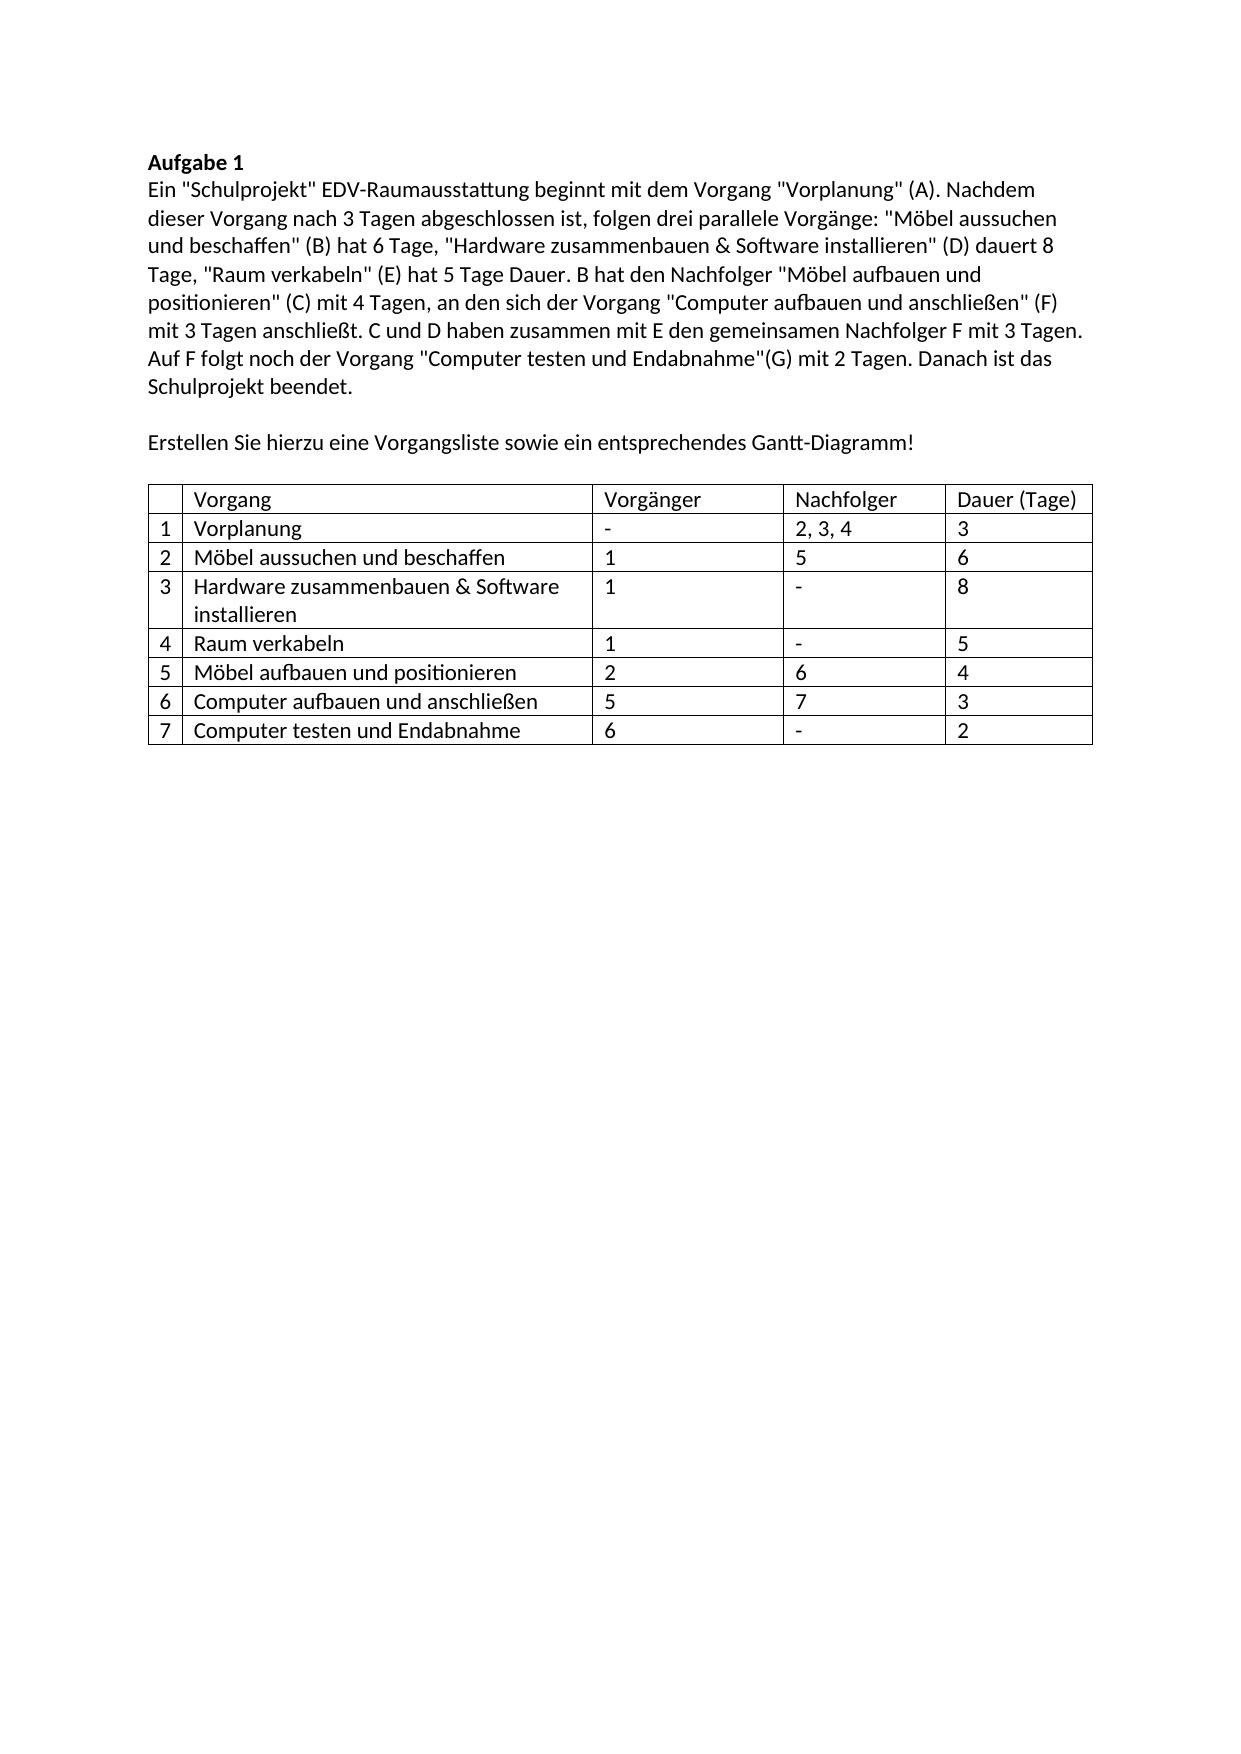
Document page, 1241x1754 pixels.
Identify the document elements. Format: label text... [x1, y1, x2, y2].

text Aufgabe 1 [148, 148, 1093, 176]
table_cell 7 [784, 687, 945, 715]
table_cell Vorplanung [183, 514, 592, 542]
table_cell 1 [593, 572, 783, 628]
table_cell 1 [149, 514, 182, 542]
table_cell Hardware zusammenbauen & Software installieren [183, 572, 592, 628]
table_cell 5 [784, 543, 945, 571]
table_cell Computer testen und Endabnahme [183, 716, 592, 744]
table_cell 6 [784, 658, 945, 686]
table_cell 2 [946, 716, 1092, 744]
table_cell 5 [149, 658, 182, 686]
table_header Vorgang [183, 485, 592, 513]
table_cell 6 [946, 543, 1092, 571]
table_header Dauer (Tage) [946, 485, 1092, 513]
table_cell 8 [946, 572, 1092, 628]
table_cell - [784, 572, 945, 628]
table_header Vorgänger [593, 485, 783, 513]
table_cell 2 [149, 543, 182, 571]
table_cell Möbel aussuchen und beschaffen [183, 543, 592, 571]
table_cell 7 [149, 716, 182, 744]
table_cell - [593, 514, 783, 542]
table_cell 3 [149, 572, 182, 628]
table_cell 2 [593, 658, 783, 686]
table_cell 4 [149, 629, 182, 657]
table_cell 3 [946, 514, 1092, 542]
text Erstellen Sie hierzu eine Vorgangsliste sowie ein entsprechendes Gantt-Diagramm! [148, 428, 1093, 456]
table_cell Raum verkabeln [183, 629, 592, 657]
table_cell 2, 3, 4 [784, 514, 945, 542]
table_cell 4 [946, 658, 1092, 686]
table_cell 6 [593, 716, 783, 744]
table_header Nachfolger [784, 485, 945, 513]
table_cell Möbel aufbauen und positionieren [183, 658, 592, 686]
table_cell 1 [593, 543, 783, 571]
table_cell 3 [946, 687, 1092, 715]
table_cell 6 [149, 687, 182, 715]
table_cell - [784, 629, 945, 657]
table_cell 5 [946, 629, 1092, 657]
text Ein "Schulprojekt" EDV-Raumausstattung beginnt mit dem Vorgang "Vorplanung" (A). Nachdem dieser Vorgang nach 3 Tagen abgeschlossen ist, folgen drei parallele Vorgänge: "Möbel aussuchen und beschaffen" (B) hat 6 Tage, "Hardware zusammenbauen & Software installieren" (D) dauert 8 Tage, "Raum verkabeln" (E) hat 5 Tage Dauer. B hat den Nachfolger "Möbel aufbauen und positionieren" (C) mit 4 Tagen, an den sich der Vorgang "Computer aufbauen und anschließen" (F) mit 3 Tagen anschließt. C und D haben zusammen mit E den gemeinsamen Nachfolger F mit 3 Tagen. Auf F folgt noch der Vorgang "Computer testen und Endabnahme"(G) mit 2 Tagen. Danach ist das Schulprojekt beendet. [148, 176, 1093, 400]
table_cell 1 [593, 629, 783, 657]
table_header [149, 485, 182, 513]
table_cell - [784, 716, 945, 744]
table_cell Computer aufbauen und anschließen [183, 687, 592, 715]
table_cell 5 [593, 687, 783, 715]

::::

Find all lines in the records that hold the word "Raum". Copy them.

• Result of the exercise
table_cell Raum verkabeln [183, 629, 592, 657]
text Ein "Schulprojekt" EDV-Raumausstattung beginnt mit dem Vorgang "Vorplanung" (A). Nachdem dieser Vorgang nach 3 Tagen abgeschlossen ist, folgen drei parallele Vorgänge: "Möbel aussuchen und beschaffen" (B) hat 6 Tage, "Hardware zusammenbauen & Software installieren" (D) dauert 8 Tage, "Raum verkabeln" (E) hat 5 Tage Dauer. B hat den Nachfolger "Möbel aufbauen und positionieren" (C) mit 4 Tagen, an den sich der Vorgang "Computer aufbauen und anschließen" (F) mit 3 Tagen anschließt. C und D haben zusammen mit E den gemeinsamen Nachfolger F mit 3 Tagen. Auf F folgt noch der Vorgang "Computer testen und Endabnahme"(G) mit 2 Tagen. Danach ist das Schulprojekt beendet. [148, 176, 1093, 400]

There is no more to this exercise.